Coming back to Soorma, Shaad Ali has presented an honest and less-glorified version of Bollywood biopics. Devoid of controversies and masala, the film is as inspiring and mood-uplifting as any other sports drama could be. A naturally gifted hockey player, Sandeep Singh aka Sunny whose life is thrown into a tizzy by an unfortunate incident. But he never gives up. He comes back even stronger, tearing the goal net apart with his ‘drag flick’, establishing record after record in each tournament. Sounds intriguing? This has happened before. We’ve watched Shah Rukh Khan’s Chak De India, which also charts the tale of a fictional hockey player who makes a thunderous comeback after being tainted as a traitor. Not that it was a biographical film, but the overtone was similar. Just as Chak De was about some patriotic women wanting to earn ‘Gold’ for India, Soorma was about a passionate hockey player who never learnt how to say ‘I Quit’. Shaad Ali’s version of Sandeep Singh’s story is moving, heart-warming and meant to make believe that good people are all around us. The federation, the chairman and the coach, all were the rock-solid pillars of Sandeep’s life that helped him ditch the wheelchair.
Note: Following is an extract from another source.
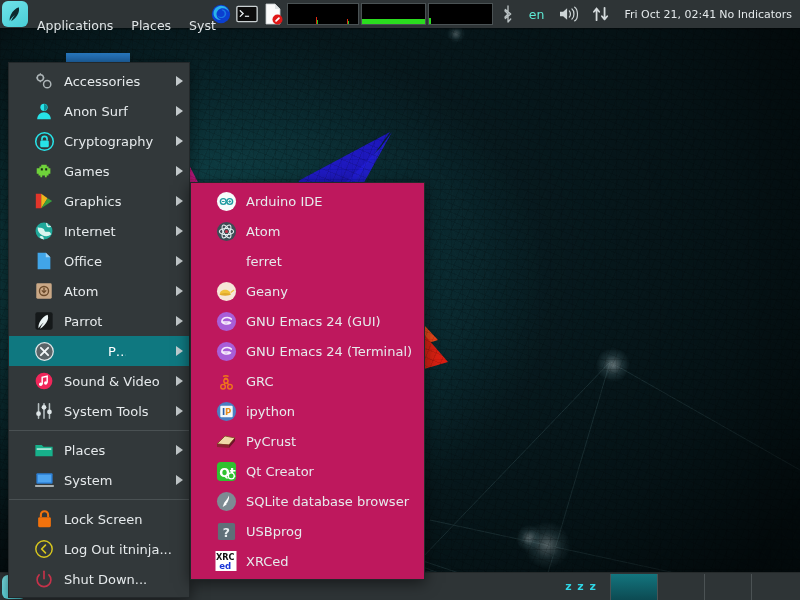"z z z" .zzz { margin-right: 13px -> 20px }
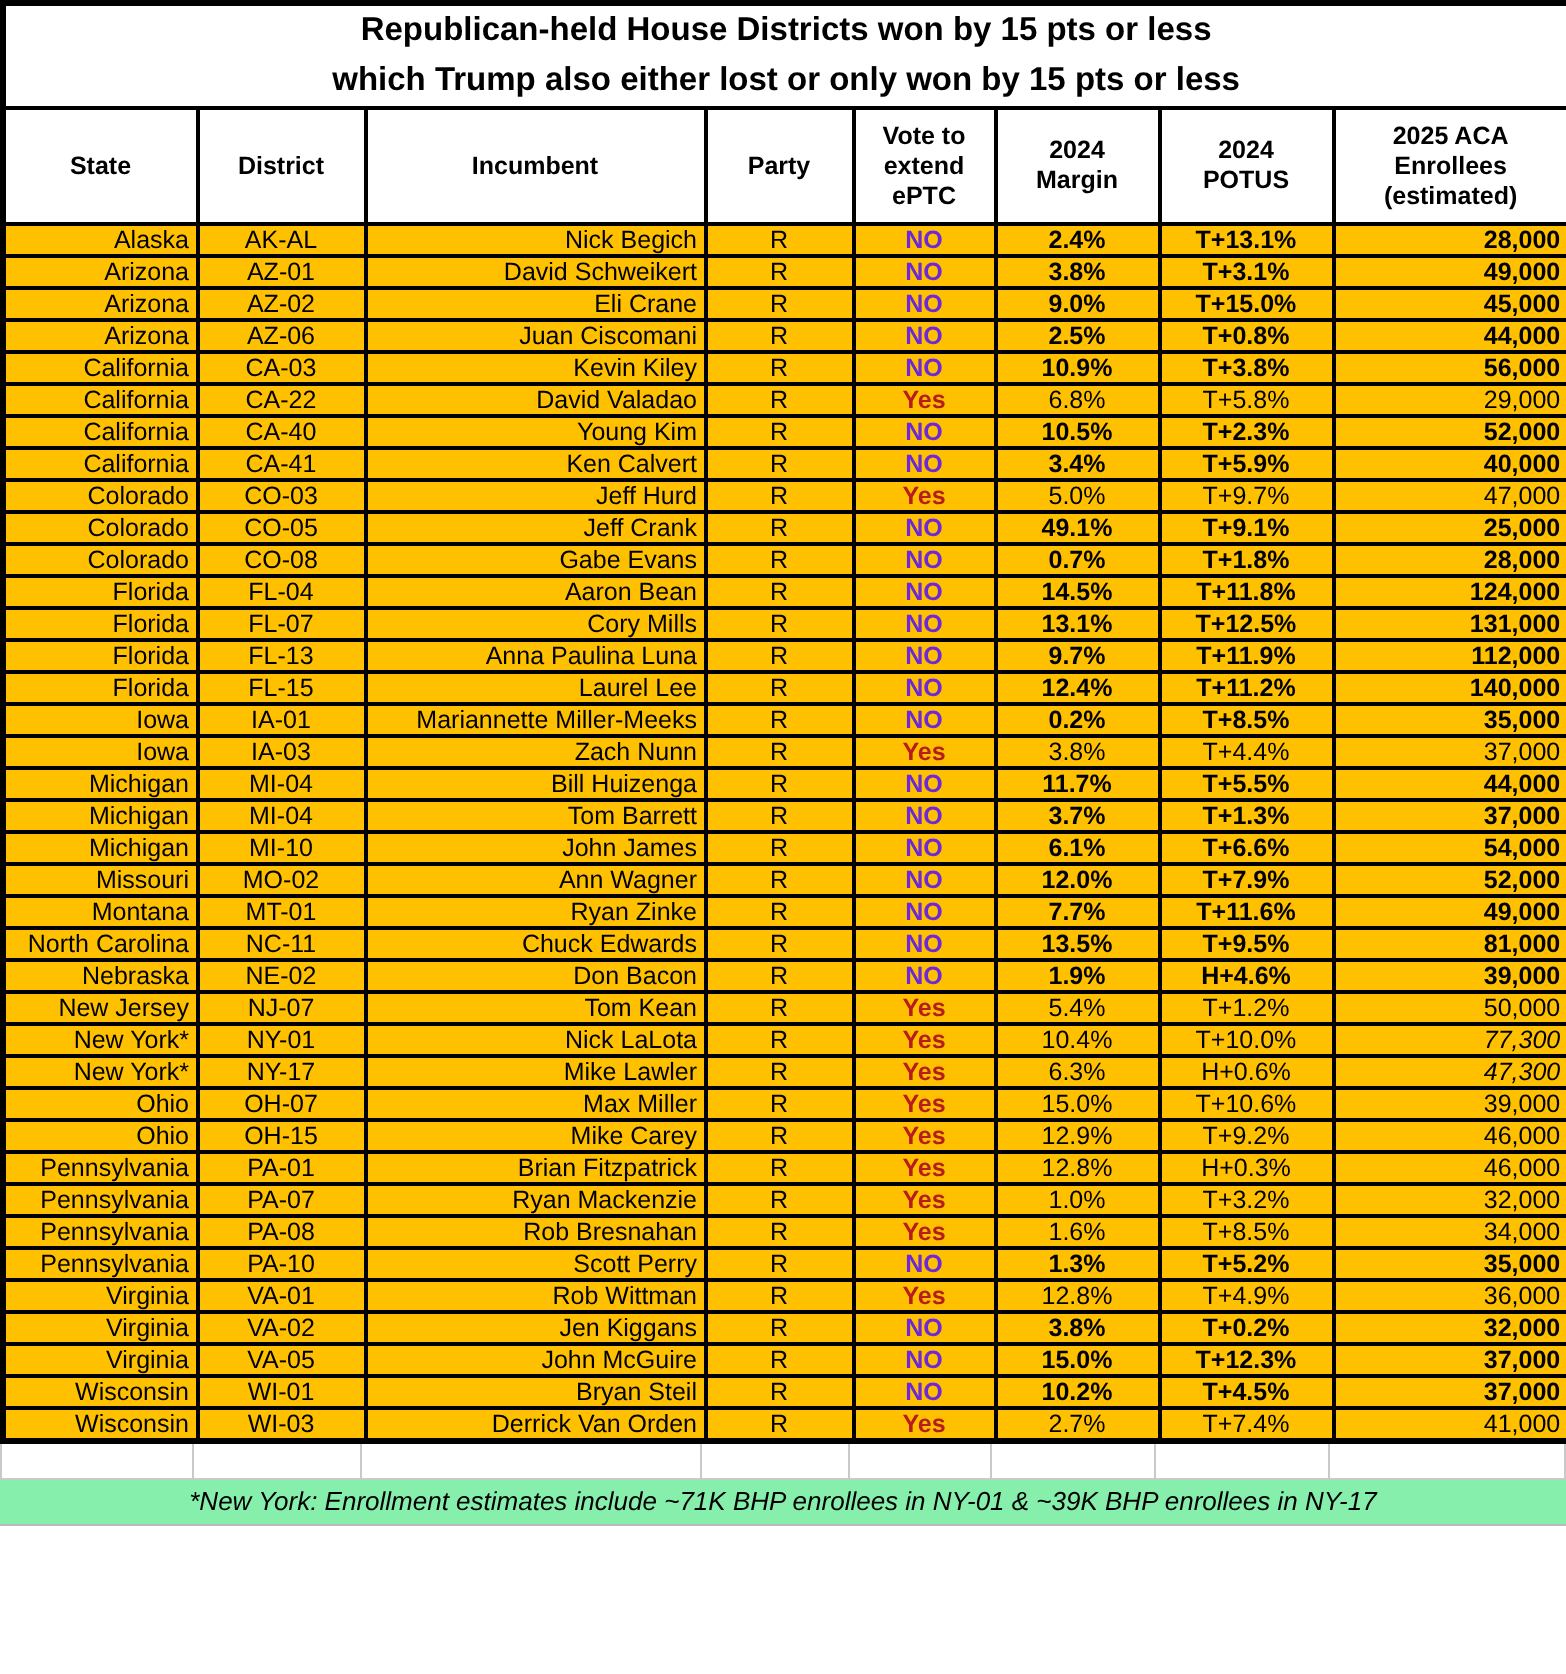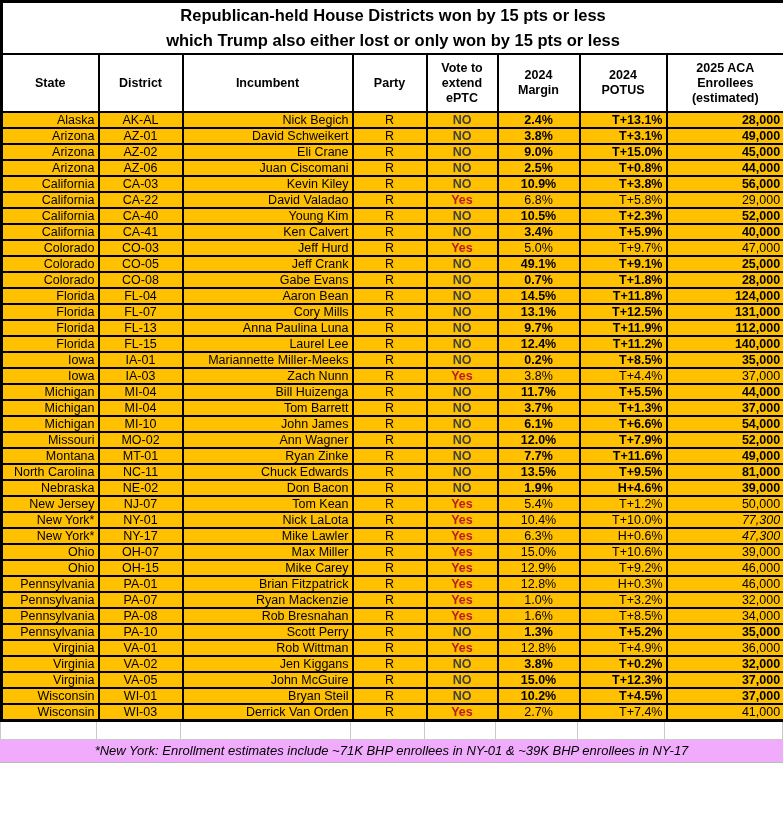"NO" td.vote-no { color: #404040 -> #6d28d9 }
However, Diljit Dosanjh after his Welcome to New York disaster proved that he’s a man of some great wonders if the right script is handed to him. The Punjabi hunk made a right choice with Soorma. He’s a delightful watch as Sandeep Singh on screen. In fact, he has effortlessly slipped right into the skin of the former captain of the Indian hockey team. His face reflected the zeal and the thirst to play for Indian team as convincingly as the real Sandeep could have. However, his body language did have a minus point as a professional hockey player. Sandeep Singh’s real-life brother Bikramjeet Singh shares the screen space with Diljit Dosanjh as Ranveer twice in the movie. And that’s where it tells all the difference between a real and reel life hockey player.
Angad Bedi and Vijay Raaz added the visual appeal to Soorma. Angad was as convincing as Bikramjeet as it gets. Playing an important role in Sandeep Singh’s life, the actor gave a praiseworthy performance in the movie. Vijay Raaz, on the other hand, is Sandeep’s onscreen coach who never stops believing in his best student even when everyone did. His one-liners add life to the film that was on a verge of falling flat in a pursuit of trying to be too inspirational. When he says, ‘Bihari hoon, thook ke maathe me chhed kar dunga’, we’re reminded of how strong Vijay’s presence on the screen can be. Satish Kaushik, who played Sandeep’s father on screen was loving, full of warmth and plausible in his role. All in all, Shaad Ali earned the brownie points for doing the casting right.
Taapsee Pannu was even more convincing than Diljit Dosanjh as a hockey player. The way she balances the hockey ball on her stick, makes us want to believe that she's indeed a real-life hockey player than a Bollywood actor.
It depicts the life of Sandeep Singh in the most dimly-lit manner; and that’s where the problem is. To all those who are aware of the struggles and tragedies that marred the life of Sandeep Singh, Soorma will fall short to hit the threshold of his greatness. The short runtime of the movie can be attributed for the limitation of the film. As the film reaches its ‘The End’, you will know that something’s amiss. You’ll ask yourself, ‘Is that it?’. Life of the fastest drag flicker in the world wound in mere 120 minutes with partial lighting on his happy-go-lucky attitude in his early life and the freak shooting incident. Soorma seemed more like an inspirational docu-drama rather than a biopic. It was rich in the emotional quotient that entails a biopic but the dramatic elements of Sandeep’s life were not harnessed to its full potential. It would be fair enough to say that Soorma is a missed opportunity.